Est-ce à dire que la production présentée, totalement absconse, se rattache à quelque événement que ce soit ? Sûrement pas, venant d’un ailleurs d’il y a quelques années (La Scala et Covent Garden en 2013) et destinée à d’autres horizons dans un proche avenir (Lyric Opera de Chicago en 2016). Mais le décor d’Alison Chitty, au demeurant assez esthétique avec ses contre-vues projetées sur écran, ne suscite ni rêve ni référence, et donc guère d’intérêt. Les costumes contemporains ne permettent de distinguer aucun des clans de protagonistes. Enfin, la mise en scène de Daniele Abbado ne retient pas plus l’attention tant elle est floue, malgré quelques rares beaux moments, comme la masse chorale immobile en milieu de scène pour le « Va Pensiero », et l’air final de Nabucco. Au milieu de tout cela, Abigaille affecte un semblant de détachement et une élégance nonchalante qui deviennent à force une sorte de contresens. Tout cela peut expliquer les huées qui saluent, à la fin du spectacle, les responsables artistiques de la production.

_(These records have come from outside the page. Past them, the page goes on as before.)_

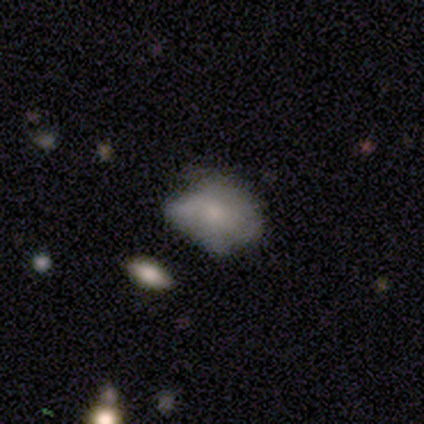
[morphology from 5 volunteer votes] smooth 80%, featured or disk 20%, star or artifact 0%. Down the decision tree: how rounded — in between (75%); merging — none (40%, tied with minor disturbance).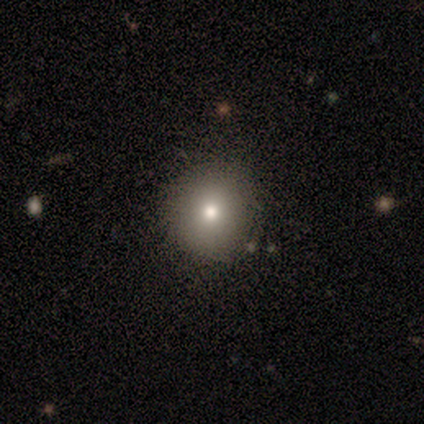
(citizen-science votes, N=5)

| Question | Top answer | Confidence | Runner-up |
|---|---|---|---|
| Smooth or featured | smooth | 100% | — |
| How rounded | round | 100% | — |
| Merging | none | 100% | — |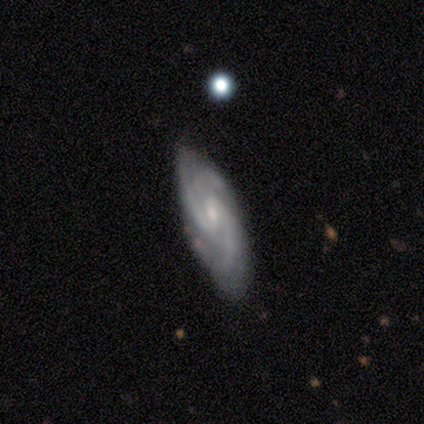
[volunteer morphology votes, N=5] Overall: featured or disk (80%). Edge-on disk: no (100%). Bar: weak (50%, tied with no). Spiral arms: yes (100%). Spiral arm count: 3 (50%; 2 25%). Spiral winding: medium (75%). Bulge size: small (75%). Merging: none (100%).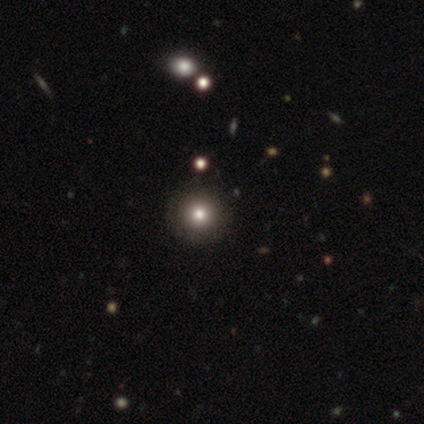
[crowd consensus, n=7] smooth_or_featured: star or artifact (p=0.43) [alt: smooth p=0.29]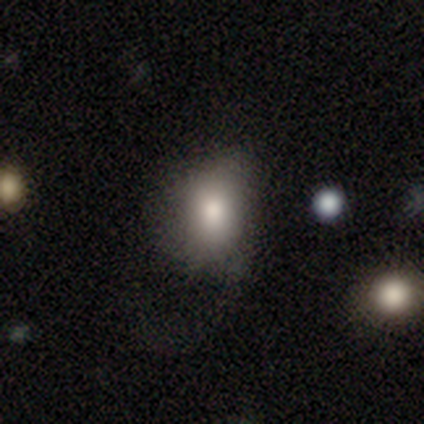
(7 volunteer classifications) smooth 43%, featured or disk 29%, star or artifact 29%. Down the decision tree: how rounded — in between (100%); merging — none (60%).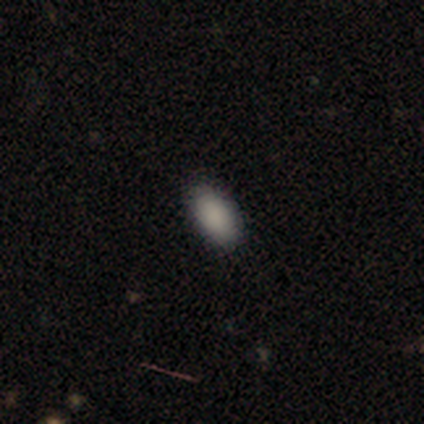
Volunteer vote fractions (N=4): Morphology: type=smooth (100%); roundness=in between (100%); merging=none (100%).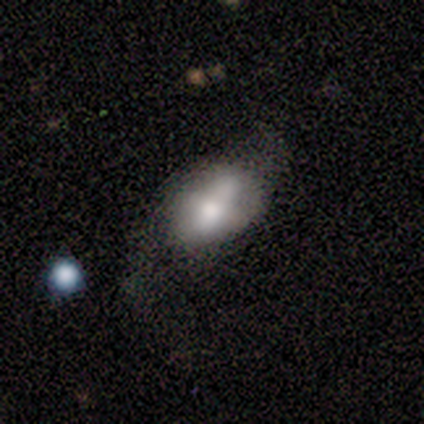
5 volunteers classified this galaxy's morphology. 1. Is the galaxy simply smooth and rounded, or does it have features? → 80% smooth, 20% featured or disk, 0% star or artifact.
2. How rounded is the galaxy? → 100% in between, 0% round, 0% cigar-shaped.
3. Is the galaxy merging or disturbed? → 60% major disturbance, 40% minor disturbance, 0% none, 0% merger.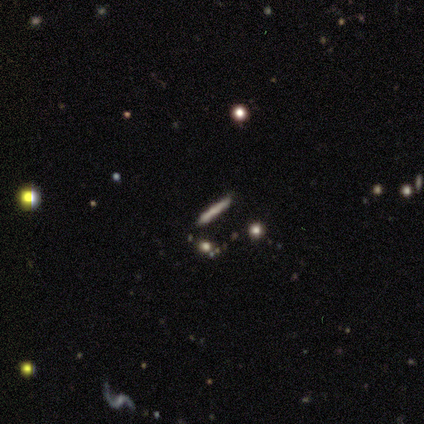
A smooth galaxy with no disk features (40%, tied with featured or disk) that is cigar-shaped (100%). Merging: none (100%).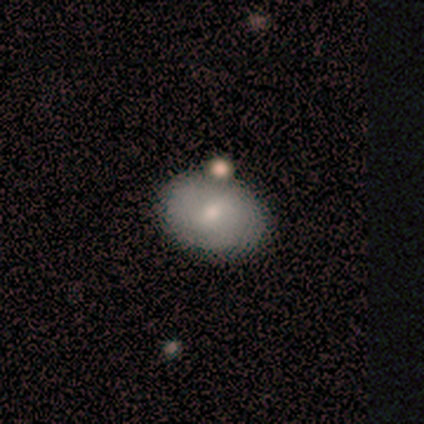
Smooth or featured? smooth (75%)
How rounded? in between (67%)
Merging? none (50%)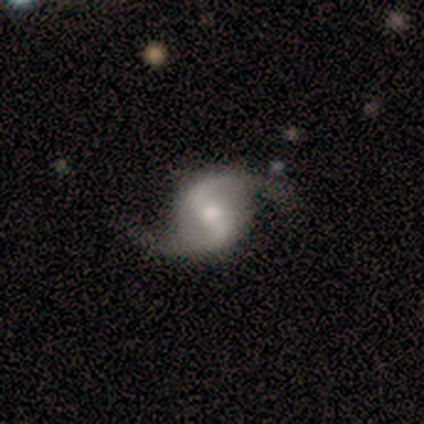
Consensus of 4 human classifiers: smooth-or-featured: featured or disk: 100% | smooth: 0% | star or artifact: 0%
  disk-edge-on: no: 100% | yes: 0%
    bar: weak: 50% | strong: 25% | no: 25%
    has-spiral-arms: yes: 100% | no: 0%
      spiral-winding: loose: 50% | tight: 25% | medium: 25%
      spiral-arm-count: 2: 100% | 1: 0% | 3: 0% | 4: 0% | more than 4: 0% | can't tell: 0%
    bulge-size: moderate: 75% | small: 25% | dominant: 0% | large: 0% | none: 0%
  merging: none: 100% | minor disturbance: 0% | major disturbance: 0% | merger: 0%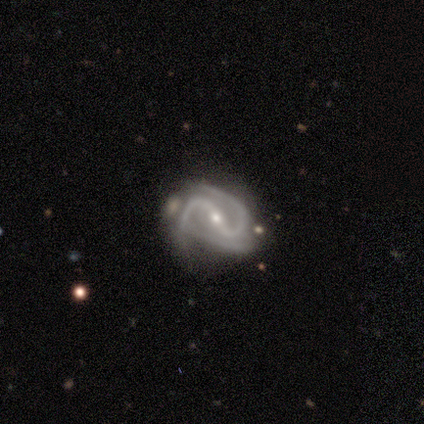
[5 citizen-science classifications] Smooth or featured: featured or disk — 80% (star or artifact — 20%)
Edge-on disk: no — 100%
Bar: strong — 100%
Spiral arms: yes — 100%
Spiral winding: medium — 75% (loose — 25%)
Spiral arm count: 2 — 100%
Bulge size: moderate — 75% (small — 25%)
Merging: minor disturbance — 50% (none — 25%)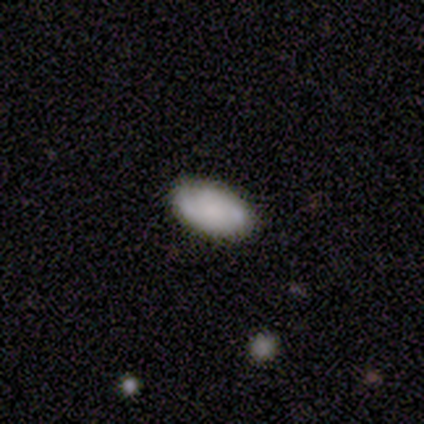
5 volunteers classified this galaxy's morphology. type=smooth (80%); roundness=in between (100%); merging=none (100%).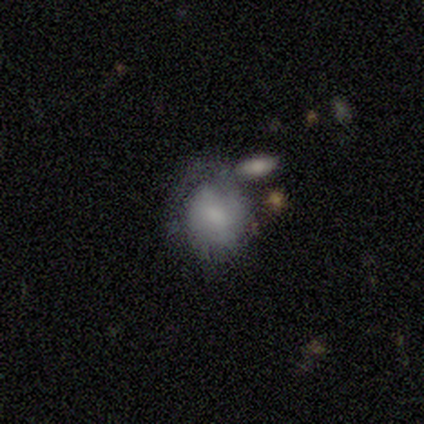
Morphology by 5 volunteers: Volunteers were most divided on "merging" (2-way tie): none: 50%, minor disturbance: 50%, major disturbance: 0%, merger: 0%. More confident: how rounded — in between (67%); smooth or featured — smooth (60%).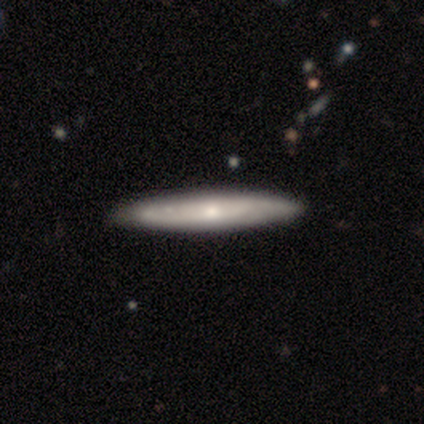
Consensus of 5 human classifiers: Smooth or featured? 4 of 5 (80%) said featured or disk. Edge-on disk? 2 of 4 (50%, tied with no) said yes. Edge-on bulge? 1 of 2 (50%, tied with rounded) said none. Merging? 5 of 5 (100%) said none.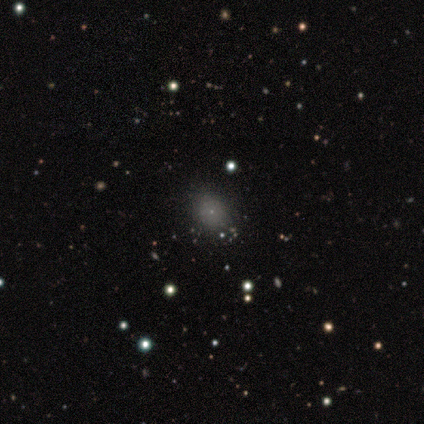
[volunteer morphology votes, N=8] This appears to be a smooth galaxy with no disk features (75%) that is round (67%). Merging: minor disturbance (57%).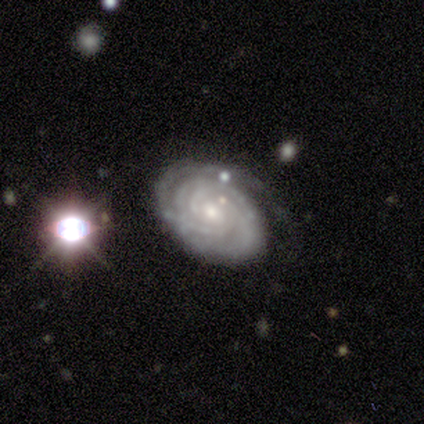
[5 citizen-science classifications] This is clearly a featured or disk galaxy (100%). It is clearly not viewed edge-on (100%). Bar: clearly no (80%). Spiral arm pattern: clearly yes (100%). Spiral arm count: marginally 4 (40%, tied with can't tell). Spiral winding: clearly tight (80%). Central bulge: likely small (60%). Merging: clearly none (80%).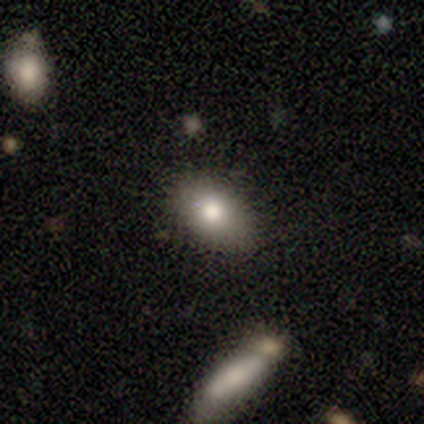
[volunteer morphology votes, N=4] Smooth or featured: smooth — 75% (featured or disk — 25%)
How rounded: in between — 67% (cigar-shaped — 33%)
Merging: none — 100%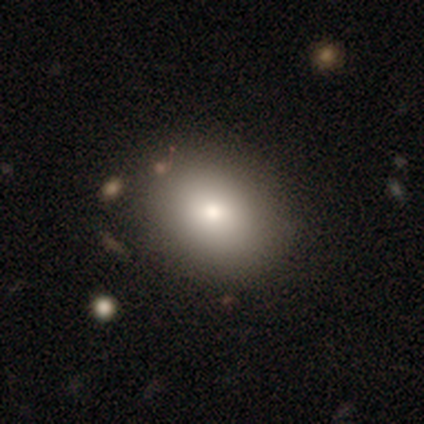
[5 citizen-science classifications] Smooth or featured? smooth (100%)
How rounded? round (60%)
Merging? none (80%)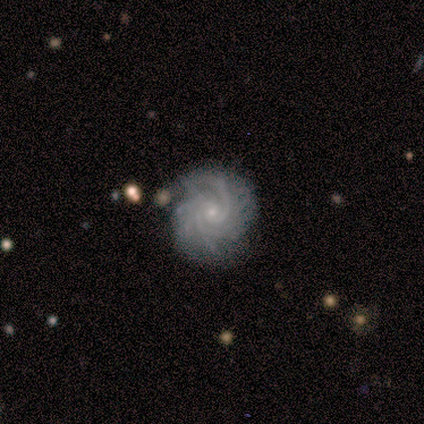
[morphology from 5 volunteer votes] smooth_or_featured: featured or disk (p=1.00)
disk_edge_on: no (p=0.80) [alt: yes p=0.20]
bar: no (p=1.00)
has_spiral_arms: yes (p=1.00)
spiral_winding: tight (p=1.00)
spiral_arm_count: 2 (p=0.50) [alt: more than 4 p=0.25]
bulge_size: small (p=0.75) [alt: none p=0.25]
merging: none (p=0.60) [alt: minor disturbance p=0.20]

© Photo Liceu / Antoni Bofill
C’est dommage, car dans la fosse, on a droit à un orchestre superbement mené par un Daniel Oren en grande forme. On sait combien ce chef est irrégulier. Ce soir, peut-être du fait de la première et des circonstances délicates qui l’entourent, il soigne tout particulièrement sa prestation, ajustant au mieux ses penchants personnels à l’équilibre de la représentation, avec une ouverture aux belles couleurs orchestrales, puis un bon contrôle des solistes et de l’équilibre fosse/plateau, et des moments de grande sobriété. Le très beau chœur du Liceu est particulièrement à l’honneur, et bisse à la manière véronaise le chœur des Hébreux, avec une note finale bien tenue, mais inutilement prolongée à l’excès la seconde fois.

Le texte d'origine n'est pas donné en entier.